Content starts

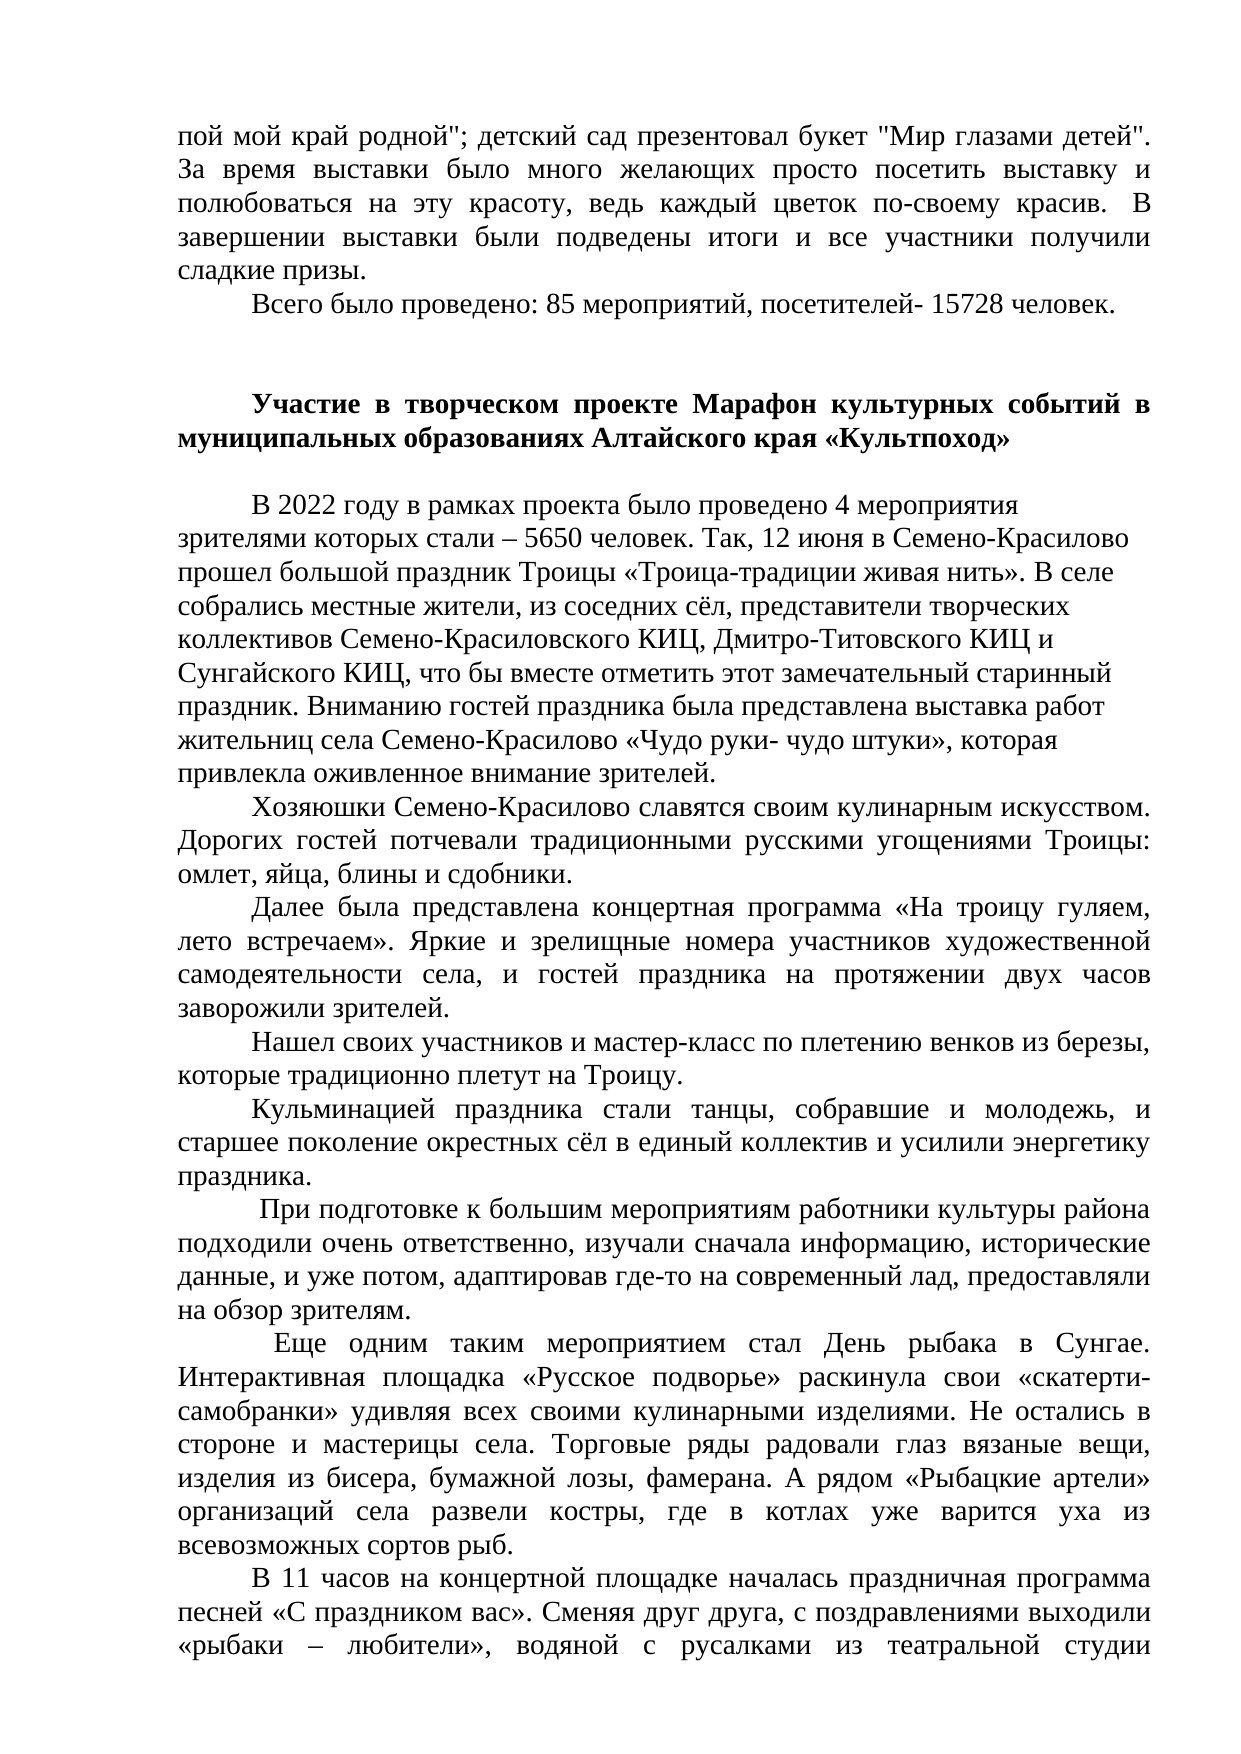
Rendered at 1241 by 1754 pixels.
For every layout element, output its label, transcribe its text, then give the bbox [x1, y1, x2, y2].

text Участие в творческом проекте Марафон культурных событий в муниципальных образованиях Алтайского края «Культпоход» [177, 386, 1152, 453]
text Далее была представлена концертная программа «На троицу гуляем, лето встречаем». Яркие и зрелищные номера участников художественной самодеятельности села, и гостей праздника на протяжении двух часов заворожили зрителей. [177, 889, 1152, 1024]
text Кульминацией праздника стали танцы, собравшие и молодежь, и старшее поколение окрестных сёл в единый коллектив и усилили энергетику праздника. [177, 1091, 1152, 1191]
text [177, 1560, 1152, 1661]
text Еще одним таким мероприятием стал День рыбака в Сунгае. Интерактивная площадка «Русское подворье» раскинула свои «скатерти-самобранки» удивляя всех своими кулинарными изделиями. Не остались в стороне и мастерицы села. Торговые ряды радовали глаз вязаные вещи, изделия из бисера, бумажной лозы, фамерана. А рядом «Рыбацкие артели» организаций села развели костры, где в котлах уже варится уха из всевозможных сортов рыб. [177, 1326, 1152, 1560]
text Хозяюшки Семено-Красилово славятся своим кулинарным искусством. Дорогих гостей потчевали традиционными русскими угощениями Троицы: омлет, яйца, блины и сдобники. [177, 789, 1152, 889]
text Нашел своих участников и мастер-класс по плетению венков из березы, которые традиционно плетут на Троицу. [177, 1024, 1152, 1091]
text В 2022 году в рамках проекта было проведено 4 мероприятия зрителями которых стали – 5650 человек. Так, 12 июня в Семено-Красилово прошел большой праздник Троицы «Троица-традиции живая нить». В селе собрались местные жители, из соседних сёл, представители творческих коллективов Семено-Красиловского КИЦ, Дмитро-Титовского КИЦ и Сунгайского КИЦ, что бы вместе отметить этот замечательный старинный праздник. Вниманию гостей праздника была представлена выставка работ жительниц села Семено-Красилово «Чудо руки- чудо штуки», которая привлекла оживленное внимание зрителей. [177, 487, 1152, 789]
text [177, 118, 1152, 286]
text Всего было проведено: 85 мероприятий, посетителей- 15728 человек. [177, 286, 1152, 319]
text При подготовке к большим мероприятиям работники культуры района подходили очень ответственно, изучали сначала информацию, исторические данные, и уже потом, адаптировав где-то на современный лад, предоставляли на обзор зрителям. [177, 1191, 1152, 1326]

Content ends

▶ **Your goal**
Once the line containing "text [177, 118, 1152, 286]" is found, print it and every line after it through the end of the listing, exactly and alone.

▶ **Task solution**
text [177, 118, 1152, 286]
text Всего было проведено: 85 мероприятий, посетителей- 15728 человек. [177, 286, 1152, 319]
text При подготовке к большим мероприятиям работники культуры района подходили очень ответственно, изучали сначала информацию, исторические данные, и уже потом, адаптировав где-то на современный лад, предоставляли на обзор зрителям. [177, 1191, 1152, 1326]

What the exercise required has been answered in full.